:: Exercise details ::
In the listing below, find each line that holds "space" and list it.

:: Supplied information ::
+-------+
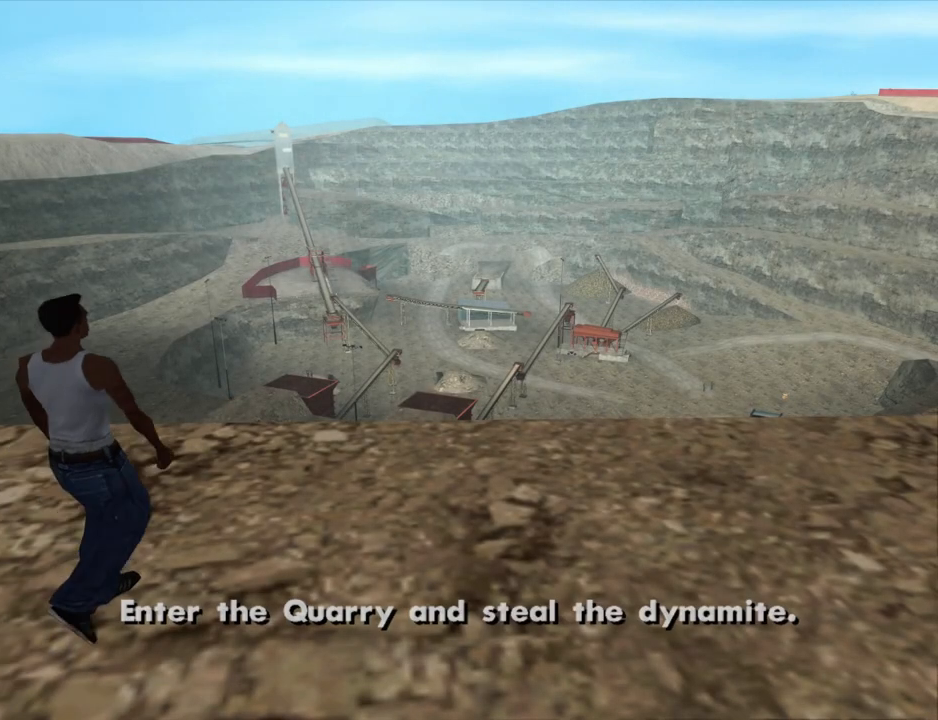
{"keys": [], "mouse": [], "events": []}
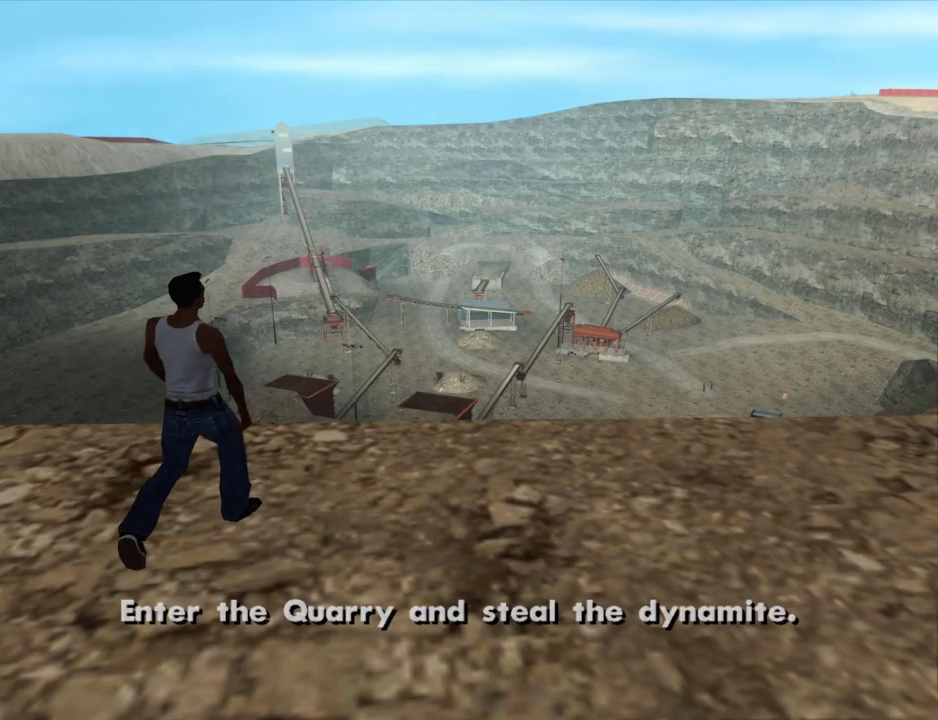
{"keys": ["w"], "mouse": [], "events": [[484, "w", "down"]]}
+-------+
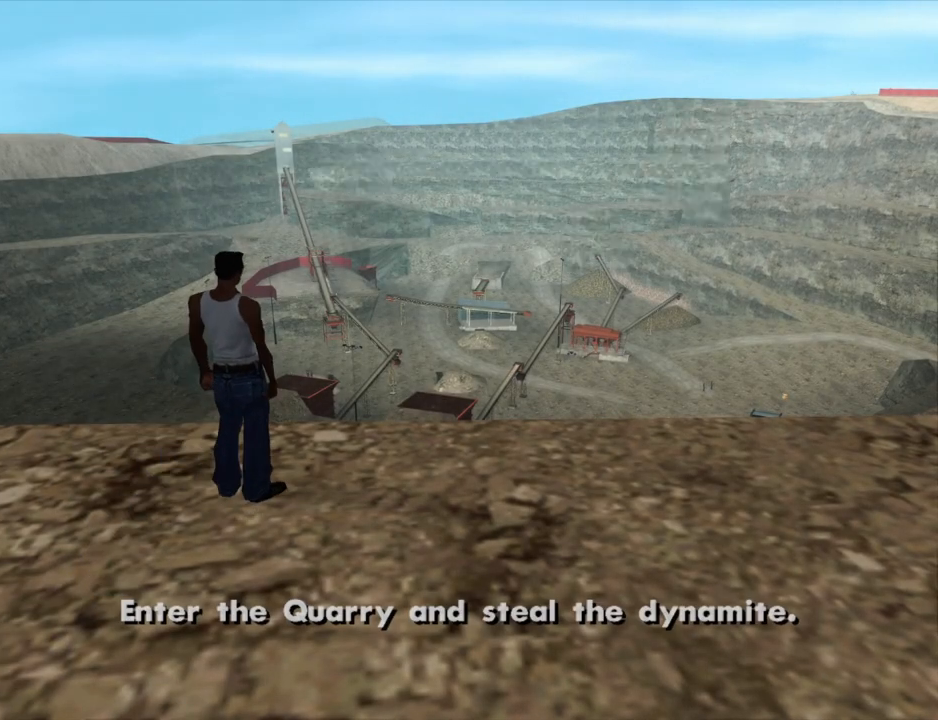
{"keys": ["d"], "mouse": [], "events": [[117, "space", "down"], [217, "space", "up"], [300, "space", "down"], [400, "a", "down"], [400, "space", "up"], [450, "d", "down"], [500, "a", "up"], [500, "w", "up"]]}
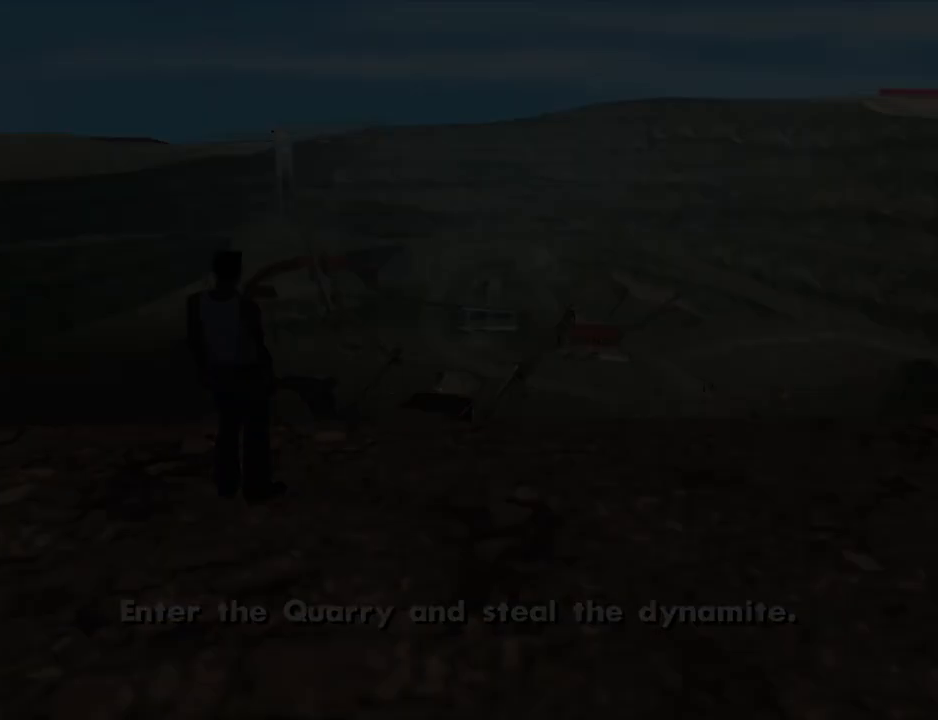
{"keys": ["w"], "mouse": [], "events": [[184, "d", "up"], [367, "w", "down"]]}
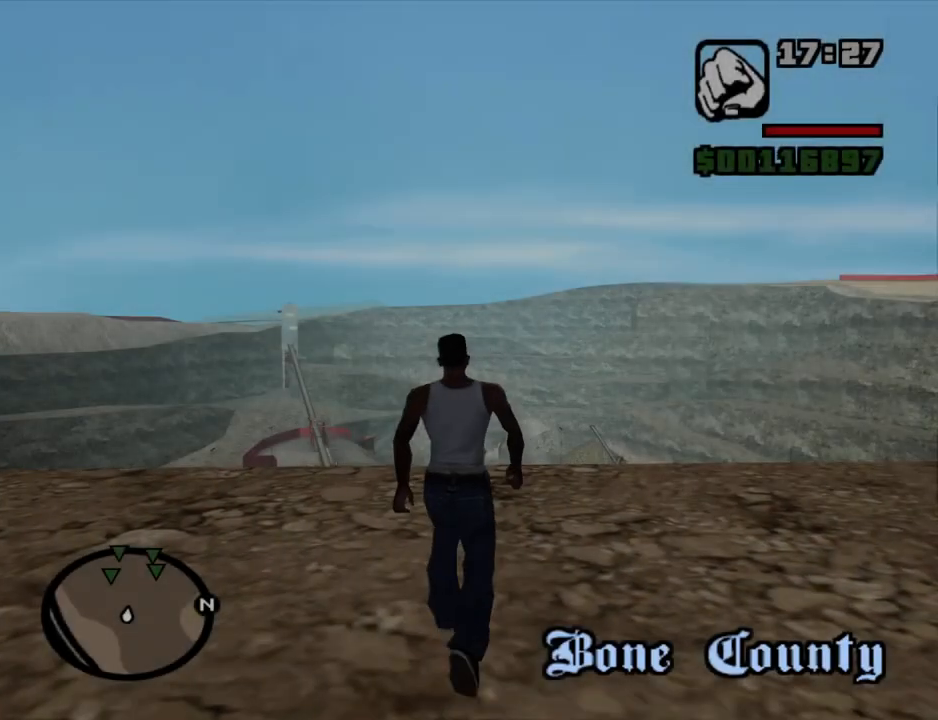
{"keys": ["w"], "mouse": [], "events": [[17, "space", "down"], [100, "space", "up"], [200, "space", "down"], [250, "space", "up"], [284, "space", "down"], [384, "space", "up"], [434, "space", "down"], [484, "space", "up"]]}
+-------+
:: Output of the task ::
{"keys": ["d"], "mouse": [], "events": [[117, "space", "down"], [217, "space", "up"], [300, "space", "down"], [400, "a", "down"], [400, "space", "up"], [450, "d", "down"], [500, "a", "up"], [500, "w", "up"]]}
{"keys": ["w"], "mouse": [], "events": [[17, "space", "down"], [100, "space", "up"], [200, "space", "down"], [250, "space", "up"], [284, "space", "down"], [384, "space", "up"], [434, "space", "down"], [484, "space", "up"]]}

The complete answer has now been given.